MUY BUENA, MUY DULCE, MUY VALIENTE

[Escenas de una película muda de ocho milímetros filmada por el doctor Hugo Arhibald el día de Pascua de 1974.]

Jennie corre por el césped. Lleva un peto, zapatos de cordones y una blusa blanca. Se sube al manzano silvestre. En el recodo de una rama encuentra un plátano, la agita riendo sobre su cabeza y grita de alegría. La película salta a una escena de Jennie amontonando muchas frutas, mientras alguien fuera de campo le da más. Se sienta al lado de la montaña, pela un plátano y se lo mete en la boca. Después chupa la piel y la tira afuera de campo. A continuación se vuelve, sonríe a la cámara y dice por señas: ¡Yo Jennie! ¡Yo Jennie!

En la siguiente escena, Jennie corre hacia el reverendo Palliser, que va en silla de ruedas. Se le sube a las rodillas y empieza a darle besos en los labios. Palliser se ríe y llora a la vez, mientras da palmadas como un niño. Tiene a su lado a una mujer desconocida, que parece su enfermera, con una sonrisa nerviosa y las manos entrelazadas. De repente Jennie ve las lágrimas del reverendo y empieza a tocarlas y enjugarlas con los dedos, con cara de preocupación.

Otra escena. Vemos a Jennie de espaldas. Está en cuclillas sobre el césped, comiéndose algo. Se gira hacia la cámara, da media vuelta y corre a robar una costilla a la brasa del plato de papel que hay sobre las rodillas de alguien. Se escapa con la boca abierta y la costilla, riéndose. Después la tira por encima del seto. Vuelve corriendo hacia la cámara, haciendo signos de ¡Perseguir cosquillas Jennie! La cámara sigue a Jennie mientras corre por el césped, perseguida por varias personas. La pilla Pam Prentiss. Jennie se tira por el suelo, mientras le hacen cosquillas varias personas a la vez. La cámara se zarandea. Vemos a Jennie riéndose, apartando a la gente con los pies. Después se pone en pie de un salto y empieza a dar vueltas, la boca abierta y rosada, las orejas de soplillo. Salta, da volteretas y se aparta corriendo de la cámara con varias personas persiguiéndola.
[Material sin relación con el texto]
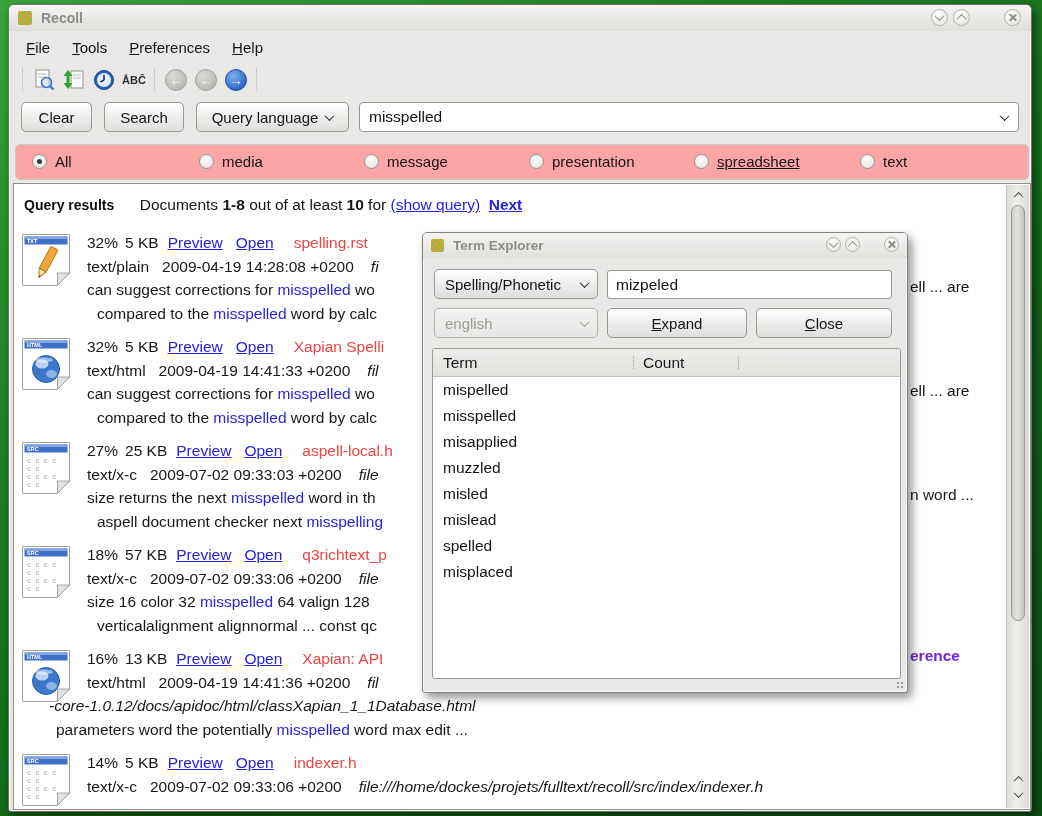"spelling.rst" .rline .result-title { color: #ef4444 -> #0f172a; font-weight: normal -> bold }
Otra escena. La cámara está desenfocada, lo cual da un toque onírico a la escena. Al principio es difícil ver qué pasa. Jennie se está despidiendo con la mano. No para de moverla. Después salta y vuelve a agitar las dos manos. De repente la imagen se enfoca, y vuelve a desenfocarse. Jennie se tumba de espaldas en el suelo y dice adiós con los pies. Da una voltereta, sonríe enseñando los dientes y se tapa los ojos con las manos. La cámara se desplaza hacia un grupo borroso de gente que se despide con las manos. Se despiden todos. Adiós, Jennie. Se despiden todos. Despedíos todos de Jennie. Despedíos mirando la cámara. Adiós, Jennie. Adiós. Adiós.